• WHAT THE EXERCISE ASKS: Read the entries below and pull out each line with the string "lines".
════
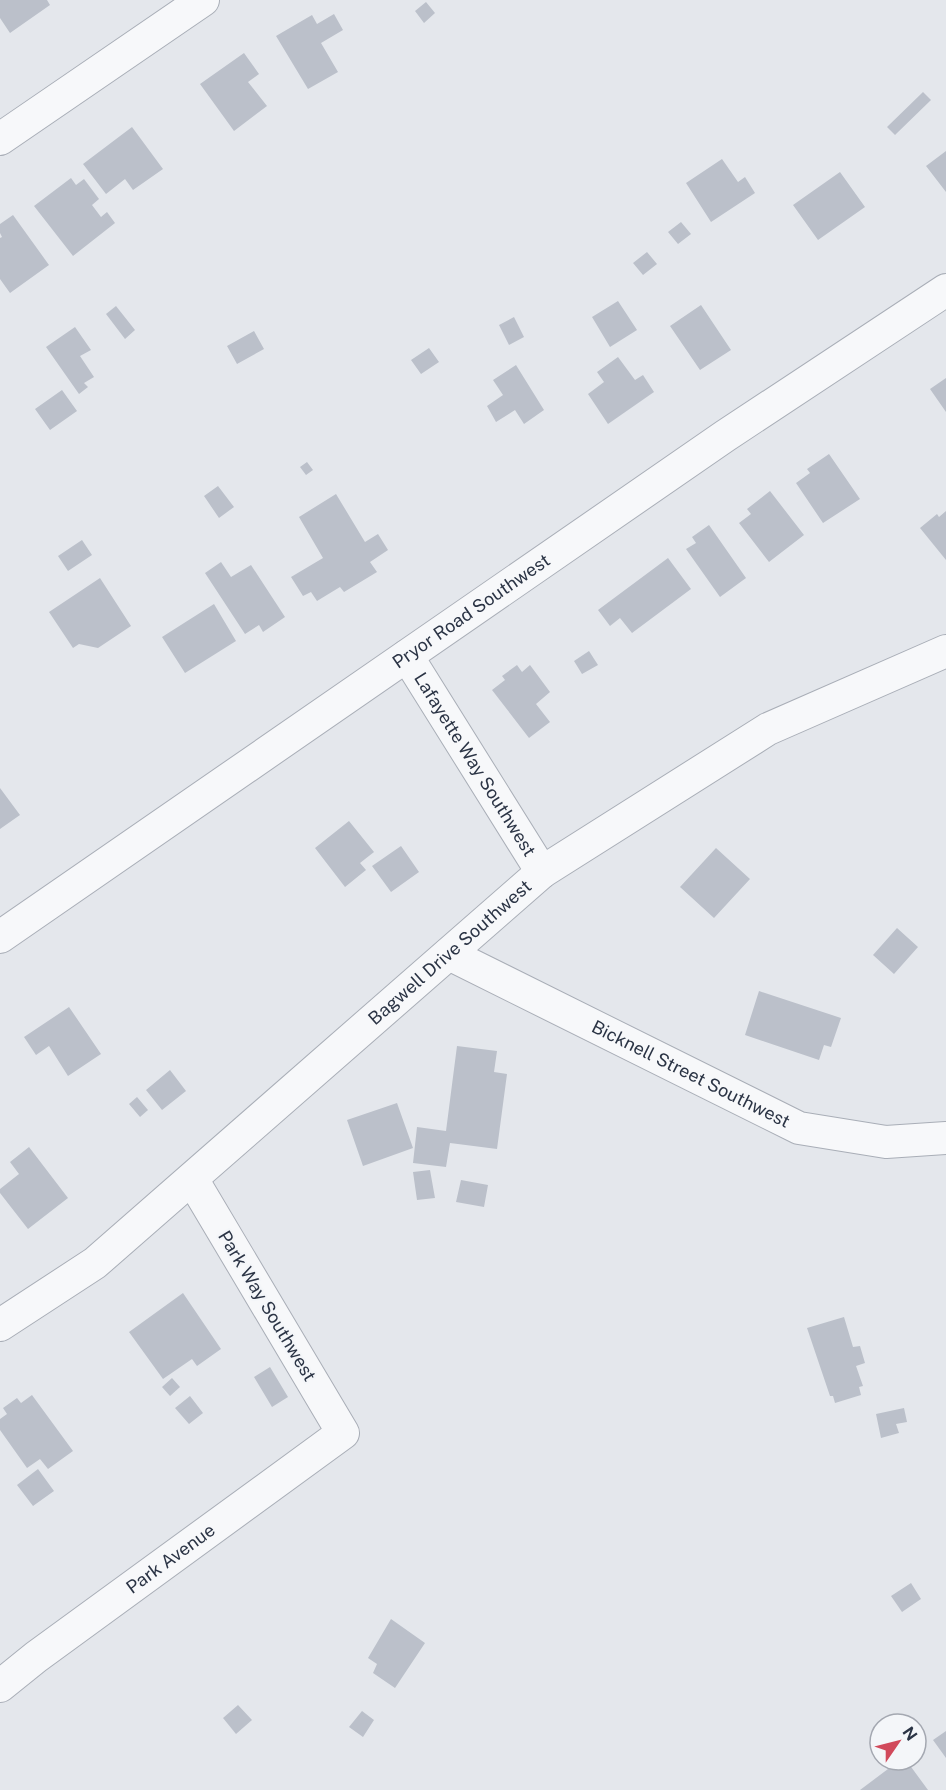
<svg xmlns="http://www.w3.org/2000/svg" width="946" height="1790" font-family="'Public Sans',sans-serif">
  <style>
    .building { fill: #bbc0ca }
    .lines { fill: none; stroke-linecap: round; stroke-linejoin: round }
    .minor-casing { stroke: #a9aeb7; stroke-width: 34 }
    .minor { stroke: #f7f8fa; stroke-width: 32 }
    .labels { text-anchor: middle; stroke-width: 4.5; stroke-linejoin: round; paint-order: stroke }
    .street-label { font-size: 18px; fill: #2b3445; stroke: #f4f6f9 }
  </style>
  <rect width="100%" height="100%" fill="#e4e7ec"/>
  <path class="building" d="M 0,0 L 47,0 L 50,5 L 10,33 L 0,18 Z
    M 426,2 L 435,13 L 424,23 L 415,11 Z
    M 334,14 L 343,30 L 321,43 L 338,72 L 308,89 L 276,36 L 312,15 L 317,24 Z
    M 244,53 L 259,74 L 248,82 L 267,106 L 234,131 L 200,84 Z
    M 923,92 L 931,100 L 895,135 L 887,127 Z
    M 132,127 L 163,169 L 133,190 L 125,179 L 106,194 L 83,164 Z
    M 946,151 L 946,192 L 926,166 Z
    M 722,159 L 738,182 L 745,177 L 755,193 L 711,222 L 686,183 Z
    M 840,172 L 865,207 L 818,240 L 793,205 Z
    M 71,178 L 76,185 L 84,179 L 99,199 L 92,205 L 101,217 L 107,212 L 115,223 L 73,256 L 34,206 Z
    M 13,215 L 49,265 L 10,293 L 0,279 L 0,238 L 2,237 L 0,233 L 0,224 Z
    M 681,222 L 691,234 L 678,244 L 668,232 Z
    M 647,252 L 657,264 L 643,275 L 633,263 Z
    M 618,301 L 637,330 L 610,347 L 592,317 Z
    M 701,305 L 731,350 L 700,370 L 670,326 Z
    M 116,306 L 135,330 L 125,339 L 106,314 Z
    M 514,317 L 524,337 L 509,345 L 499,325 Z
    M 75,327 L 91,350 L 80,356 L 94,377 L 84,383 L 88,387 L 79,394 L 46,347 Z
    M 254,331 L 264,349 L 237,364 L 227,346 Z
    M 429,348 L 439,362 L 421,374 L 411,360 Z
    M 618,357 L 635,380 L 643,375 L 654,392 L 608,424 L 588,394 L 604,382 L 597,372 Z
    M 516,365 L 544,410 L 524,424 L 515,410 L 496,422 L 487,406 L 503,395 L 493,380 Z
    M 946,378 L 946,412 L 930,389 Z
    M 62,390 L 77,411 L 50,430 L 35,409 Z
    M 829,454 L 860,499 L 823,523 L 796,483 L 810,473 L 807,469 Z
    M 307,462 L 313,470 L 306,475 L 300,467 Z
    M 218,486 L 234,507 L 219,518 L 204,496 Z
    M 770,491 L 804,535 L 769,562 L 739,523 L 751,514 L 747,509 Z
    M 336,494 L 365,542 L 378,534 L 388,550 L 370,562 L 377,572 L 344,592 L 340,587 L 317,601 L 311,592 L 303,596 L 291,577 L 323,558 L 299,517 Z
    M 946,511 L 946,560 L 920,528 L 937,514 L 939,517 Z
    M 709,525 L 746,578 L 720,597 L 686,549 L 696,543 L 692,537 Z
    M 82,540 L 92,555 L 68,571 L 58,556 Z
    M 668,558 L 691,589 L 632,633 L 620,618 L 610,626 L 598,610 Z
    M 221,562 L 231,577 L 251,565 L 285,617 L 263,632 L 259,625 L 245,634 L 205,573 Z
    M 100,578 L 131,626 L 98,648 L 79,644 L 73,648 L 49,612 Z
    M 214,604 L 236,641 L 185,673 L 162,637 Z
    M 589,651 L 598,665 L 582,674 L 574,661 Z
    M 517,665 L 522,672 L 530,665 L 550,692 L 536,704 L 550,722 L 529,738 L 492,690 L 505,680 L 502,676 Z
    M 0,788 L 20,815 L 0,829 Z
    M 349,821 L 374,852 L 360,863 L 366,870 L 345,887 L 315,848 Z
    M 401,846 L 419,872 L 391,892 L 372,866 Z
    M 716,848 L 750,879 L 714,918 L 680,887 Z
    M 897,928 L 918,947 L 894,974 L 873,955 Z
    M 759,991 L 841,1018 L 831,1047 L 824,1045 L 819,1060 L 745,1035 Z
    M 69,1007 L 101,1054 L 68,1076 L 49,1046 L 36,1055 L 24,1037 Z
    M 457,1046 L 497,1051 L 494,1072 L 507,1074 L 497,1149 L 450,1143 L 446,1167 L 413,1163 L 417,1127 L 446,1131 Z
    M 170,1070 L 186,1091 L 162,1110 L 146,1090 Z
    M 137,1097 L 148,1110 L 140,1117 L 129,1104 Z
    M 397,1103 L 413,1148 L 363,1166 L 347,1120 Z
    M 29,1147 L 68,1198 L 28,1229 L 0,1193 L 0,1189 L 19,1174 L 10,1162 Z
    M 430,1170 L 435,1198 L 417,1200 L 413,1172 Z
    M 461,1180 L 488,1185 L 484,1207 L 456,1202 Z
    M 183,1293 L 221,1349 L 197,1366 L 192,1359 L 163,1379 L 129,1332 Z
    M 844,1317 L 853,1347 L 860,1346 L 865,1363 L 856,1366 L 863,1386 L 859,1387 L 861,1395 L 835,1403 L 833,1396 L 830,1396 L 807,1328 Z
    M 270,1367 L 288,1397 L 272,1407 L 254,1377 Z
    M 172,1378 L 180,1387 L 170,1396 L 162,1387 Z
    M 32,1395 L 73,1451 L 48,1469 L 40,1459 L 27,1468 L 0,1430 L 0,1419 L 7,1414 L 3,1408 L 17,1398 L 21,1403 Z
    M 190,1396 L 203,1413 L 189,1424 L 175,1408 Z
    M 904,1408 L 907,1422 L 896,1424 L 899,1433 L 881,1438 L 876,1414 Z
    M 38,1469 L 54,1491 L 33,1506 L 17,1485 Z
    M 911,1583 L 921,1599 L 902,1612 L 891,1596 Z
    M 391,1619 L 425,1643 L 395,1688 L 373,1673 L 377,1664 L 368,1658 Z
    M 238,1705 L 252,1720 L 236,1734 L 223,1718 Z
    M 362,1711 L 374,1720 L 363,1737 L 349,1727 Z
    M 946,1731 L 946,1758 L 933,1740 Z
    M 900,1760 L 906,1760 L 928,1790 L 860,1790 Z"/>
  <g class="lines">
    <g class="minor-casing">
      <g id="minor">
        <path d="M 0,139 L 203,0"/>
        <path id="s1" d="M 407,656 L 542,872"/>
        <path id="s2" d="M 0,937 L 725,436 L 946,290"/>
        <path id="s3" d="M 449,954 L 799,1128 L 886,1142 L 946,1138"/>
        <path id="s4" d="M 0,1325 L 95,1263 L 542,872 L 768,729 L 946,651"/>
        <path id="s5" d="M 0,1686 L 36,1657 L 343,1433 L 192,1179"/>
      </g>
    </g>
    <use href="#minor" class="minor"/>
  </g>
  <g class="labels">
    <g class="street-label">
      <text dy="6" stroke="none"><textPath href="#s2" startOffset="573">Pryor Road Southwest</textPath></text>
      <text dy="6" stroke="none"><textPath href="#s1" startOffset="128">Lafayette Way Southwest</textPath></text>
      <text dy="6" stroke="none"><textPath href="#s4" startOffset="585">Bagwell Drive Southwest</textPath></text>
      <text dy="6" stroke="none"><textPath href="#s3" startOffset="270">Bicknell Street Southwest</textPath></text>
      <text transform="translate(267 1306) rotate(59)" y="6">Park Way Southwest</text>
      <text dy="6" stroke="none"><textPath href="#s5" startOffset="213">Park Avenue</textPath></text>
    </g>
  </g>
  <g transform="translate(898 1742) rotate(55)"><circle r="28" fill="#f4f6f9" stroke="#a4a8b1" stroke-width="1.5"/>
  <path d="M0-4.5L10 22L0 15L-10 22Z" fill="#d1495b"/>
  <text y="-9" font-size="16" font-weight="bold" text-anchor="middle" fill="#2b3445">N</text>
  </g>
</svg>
════
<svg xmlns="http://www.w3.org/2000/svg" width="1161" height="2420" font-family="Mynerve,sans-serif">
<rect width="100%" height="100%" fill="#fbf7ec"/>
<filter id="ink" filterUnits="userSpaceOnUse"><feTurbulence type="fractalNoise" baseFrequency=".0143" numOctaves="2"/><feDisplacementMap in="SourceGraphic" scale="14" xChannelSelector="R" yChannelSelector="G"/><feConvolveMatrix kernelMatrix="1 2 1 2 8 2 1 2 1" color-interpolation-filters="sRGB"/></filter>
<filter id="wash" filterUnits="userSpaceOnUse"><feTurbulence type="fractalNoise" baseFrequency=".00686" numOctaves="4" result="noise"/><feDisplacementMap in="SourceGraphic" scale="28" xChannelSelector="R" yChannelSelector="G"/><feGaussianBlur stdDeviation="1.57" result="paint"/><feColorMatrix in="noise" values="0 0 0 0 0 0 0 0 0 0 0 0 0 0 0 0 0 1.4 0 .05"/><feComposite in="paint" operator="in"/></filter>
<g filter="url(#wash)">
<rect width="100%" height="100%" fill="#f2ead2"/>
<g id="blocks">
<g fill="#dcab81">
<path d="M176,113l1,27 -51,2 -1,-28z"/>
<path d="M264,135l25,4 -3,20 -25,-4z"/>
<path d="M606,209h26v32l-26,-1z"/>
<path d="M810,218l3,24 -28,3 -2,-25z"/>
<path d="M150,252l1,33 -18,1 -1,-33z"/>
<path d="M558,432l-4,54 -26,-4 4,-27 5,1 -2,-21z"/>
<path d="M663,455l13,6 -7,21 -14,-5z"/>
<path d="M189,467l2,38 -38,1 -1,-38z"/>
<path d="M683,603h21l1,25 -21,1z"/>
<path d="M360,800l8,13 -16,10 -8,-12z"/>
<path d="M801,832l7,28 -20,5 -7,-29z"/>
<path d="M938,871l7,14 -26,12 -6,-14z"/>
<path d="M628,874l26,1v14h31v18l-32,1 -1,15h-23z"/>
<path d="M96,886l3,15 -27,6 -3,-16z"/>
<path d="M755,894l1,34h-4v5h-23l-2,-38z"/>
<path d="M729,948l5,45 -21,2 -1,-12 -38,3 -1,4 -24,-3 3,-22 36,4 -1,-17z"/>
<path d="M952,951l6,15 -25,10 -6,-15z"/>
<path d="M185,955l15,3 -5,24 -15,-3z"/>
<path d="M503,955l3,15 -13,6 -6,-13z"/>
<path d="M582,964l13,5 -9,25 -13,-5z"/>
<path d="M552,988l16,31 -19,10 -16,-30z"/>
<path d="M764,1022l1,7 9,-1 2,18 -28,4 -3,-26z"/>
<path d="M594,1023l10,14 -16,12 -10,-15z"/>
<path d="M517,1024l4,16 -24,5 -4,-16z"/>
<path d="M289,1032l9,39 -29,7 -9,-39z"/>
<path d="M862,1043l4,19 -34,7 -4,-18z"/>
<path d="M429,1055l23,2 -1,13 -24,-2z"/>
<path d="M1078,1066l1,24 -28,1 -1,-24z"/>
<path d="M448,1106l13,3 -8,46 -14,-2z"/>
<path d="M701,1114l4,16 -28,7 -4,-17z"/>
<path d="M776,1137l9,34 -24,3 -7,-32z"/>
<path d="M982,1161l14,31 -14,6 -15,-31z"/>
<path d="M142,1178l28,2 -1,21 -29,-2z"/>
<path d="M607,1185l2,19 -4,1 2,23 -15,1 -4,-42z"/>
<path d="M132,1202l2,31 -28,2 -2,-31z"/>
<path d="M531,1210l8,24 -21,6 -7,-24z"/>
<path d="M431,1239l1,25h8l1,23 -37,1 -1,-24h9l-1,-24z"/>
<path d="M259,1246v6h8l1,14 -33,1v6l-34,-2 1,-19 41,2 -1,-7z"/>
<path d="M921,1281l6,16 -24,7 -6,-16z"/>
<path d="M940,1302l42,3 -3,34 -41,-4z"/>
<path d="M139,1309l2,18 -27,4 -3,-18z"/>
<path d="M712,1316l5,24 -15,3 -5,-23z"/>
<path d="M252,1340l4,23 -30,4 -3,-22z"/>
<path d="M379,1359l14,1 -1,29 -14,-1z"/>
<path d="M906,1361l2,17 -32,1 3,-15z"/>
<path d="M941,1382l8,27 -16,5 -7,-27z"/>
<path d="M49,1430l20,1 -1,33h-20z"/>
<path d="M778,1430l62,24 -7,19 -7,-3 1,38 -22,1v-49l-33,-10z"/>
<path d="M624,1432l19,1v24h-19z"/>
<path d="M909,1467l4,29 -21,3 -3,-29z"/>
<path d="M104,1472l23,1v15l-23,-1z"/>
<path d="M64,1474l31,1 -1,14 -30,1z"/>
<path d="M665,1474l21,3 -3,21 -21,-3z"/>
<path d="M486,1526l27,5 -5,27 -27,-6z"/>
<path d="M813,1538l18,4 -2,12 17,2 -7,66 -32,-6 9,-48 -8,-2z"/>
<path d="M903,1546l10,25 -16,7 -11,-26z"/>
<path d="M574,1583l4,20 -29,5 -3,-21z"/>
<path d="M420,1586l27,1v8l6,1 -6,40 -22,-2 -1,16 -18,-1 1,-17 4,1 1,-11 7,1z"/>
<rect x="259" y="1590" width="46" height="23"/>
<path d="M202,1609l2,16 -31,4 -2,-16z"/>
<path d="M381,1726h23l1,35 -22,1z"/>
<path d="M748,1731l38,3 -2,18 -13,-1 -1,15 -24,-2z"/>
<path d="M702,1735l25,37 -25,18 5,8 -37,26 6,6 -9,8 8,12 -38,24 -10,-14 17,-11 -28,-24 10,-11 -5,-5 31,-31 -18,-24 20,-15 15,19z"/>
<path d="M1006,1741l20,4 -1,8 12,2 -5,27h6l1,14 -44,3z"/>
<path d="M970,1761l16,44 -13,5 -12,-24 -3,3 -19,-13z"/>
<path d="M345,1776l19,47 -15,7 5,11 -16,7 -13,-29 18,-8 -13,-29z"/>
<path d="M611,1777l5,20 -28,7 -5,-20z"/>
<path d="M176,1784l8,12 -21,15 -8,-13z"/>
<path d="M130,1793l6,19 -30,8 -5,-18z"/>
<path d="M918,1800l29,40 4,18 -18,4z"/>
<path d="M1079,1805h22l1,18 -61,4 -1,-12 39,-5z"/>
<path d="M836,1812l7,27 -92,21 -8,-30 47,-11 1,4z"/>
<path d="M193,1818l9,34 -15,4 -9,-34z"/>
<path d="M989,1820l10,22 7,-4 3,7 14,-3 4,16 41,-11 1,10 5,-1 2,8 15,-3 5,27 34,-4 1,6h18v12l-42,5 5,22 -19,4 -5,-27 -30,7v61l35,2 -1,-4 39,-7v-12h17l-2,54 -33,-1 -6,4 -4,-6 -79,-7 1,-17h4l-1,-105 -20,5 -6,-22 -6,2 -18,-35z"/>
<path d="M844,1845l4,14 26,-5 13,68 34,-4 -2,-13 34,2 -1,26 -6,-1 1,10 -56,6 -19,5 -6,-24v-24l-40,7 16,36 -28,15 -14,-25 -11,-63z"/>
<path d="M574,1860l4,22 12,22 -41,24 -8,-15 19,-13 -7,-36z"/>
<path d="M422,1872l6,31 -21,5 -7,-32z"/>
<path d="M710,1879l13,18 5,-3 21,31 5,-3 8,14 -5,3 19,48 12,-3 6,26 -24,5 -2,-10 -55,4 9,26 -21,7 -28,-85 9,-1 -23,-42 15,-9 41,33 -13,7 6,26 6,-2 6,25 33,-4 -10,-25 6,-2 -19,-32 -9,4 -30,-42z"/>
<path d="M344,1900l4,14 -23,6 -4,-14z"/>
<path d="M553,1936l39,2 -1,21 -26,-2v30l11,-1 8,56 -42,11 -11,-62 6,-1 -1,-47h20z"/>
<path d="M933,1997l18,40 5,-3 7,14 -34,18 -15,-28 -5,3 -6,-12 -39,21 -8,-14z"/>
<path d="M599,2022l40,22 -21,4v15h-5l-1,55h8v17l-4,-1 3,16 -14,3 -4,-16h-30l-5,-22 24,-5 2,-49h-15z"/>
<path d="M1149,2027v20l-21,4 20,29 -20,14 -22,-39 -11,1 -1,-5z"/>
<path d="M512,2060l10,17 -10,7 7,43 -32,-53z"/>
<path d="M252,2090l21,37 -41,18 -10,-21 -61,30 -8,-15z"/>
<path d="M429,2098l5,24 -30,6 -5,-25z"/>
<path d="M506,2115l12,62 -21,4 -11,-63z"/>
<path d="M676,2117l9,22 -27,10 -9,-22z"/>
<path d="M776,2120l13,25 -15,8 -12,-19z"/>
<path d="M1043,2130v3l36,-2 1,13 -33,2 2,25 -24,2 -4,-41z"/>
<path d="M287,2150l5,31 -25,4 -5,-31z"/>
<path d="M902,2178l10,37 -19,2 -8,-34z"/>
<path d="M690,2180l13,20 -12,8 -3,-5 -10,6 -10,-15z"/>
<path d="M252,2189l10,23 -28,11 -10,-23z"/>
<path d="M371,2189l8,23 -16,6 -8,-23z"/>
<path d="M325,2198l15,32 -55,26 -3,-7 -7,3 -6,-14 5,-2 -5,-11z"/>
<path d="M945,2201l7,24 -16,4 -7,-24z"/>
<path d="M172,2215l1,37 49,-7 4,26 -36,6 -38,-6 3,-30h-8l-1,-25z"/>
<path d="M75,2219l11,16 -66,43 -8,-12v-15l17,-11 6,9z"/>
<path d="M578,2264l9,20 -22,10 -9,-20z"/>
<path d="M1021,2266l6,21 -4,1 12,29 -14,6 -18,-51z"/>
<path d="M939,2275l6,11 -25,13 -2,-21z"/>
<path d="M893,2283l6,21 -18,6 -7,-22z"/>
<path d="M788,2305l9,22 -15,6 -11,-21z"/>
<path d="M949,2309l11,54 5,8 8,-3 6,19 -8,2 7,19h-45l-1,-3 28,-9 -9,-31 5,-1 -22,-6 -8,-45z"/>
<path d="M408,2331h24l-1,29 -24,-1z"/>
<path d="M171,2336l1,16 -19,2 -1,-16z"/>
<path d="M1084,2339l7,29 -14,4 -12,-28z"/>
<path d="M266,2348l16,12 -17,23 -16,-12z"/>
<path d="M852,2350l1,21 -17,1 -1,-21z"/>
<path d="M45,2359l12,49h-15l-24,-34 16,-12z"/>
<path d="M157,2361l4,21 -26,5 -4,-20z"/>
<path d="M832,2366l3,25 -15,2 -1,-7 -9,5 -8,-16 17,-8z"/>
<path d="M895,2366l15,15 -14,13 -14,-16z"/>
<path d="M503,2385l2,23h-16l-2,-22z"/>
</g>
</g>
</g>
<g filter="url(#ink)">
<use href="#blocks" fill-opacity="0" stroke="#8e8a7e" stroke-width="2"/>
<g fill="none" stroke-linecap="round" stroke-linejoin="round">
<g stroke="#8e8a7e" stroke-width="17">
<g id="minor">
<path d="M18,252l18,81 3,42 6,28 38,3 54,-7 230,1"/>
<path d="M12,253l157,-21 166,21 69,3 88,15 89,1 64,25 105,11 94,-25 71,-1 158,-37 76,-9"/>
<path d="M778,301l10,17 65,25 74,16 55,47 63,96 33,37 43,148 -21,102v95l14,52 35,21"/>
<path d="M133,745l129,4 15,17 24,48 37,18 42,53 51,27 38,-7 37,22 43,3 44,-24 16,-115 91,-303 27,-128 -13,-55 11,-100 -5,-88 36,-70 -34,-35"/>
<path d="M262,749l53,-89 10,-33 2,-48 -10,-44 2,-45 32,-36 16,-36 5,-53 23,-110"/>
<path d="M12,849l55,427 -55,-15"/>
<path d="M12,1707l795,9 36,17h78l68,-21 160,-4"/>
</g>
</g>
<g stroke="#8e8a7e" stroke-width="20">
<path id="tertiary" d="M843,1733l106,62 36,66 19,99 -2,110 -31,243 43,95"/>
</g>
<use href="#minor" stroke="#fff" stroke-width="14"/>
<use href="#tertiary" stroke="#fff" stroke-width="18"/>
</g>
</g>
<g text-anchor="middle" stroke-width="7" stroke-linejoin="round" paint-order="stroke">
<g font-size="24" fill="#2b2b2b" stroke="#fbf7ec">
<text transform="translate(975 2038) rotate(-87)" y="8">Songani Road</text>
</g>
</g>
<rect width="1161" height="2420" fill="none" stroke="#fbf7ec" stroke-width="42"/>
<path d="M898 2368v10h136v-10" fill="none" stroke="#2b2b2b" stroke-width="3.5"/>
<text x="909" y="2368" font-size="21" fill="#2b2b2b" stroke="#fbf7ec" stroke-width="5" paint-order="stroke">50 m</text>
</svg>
════
• OUTPUT OF THE TASK:
    .lines { fill: none; stroke-linecap: round; stroke-linejoin: round }
  <g class="lines">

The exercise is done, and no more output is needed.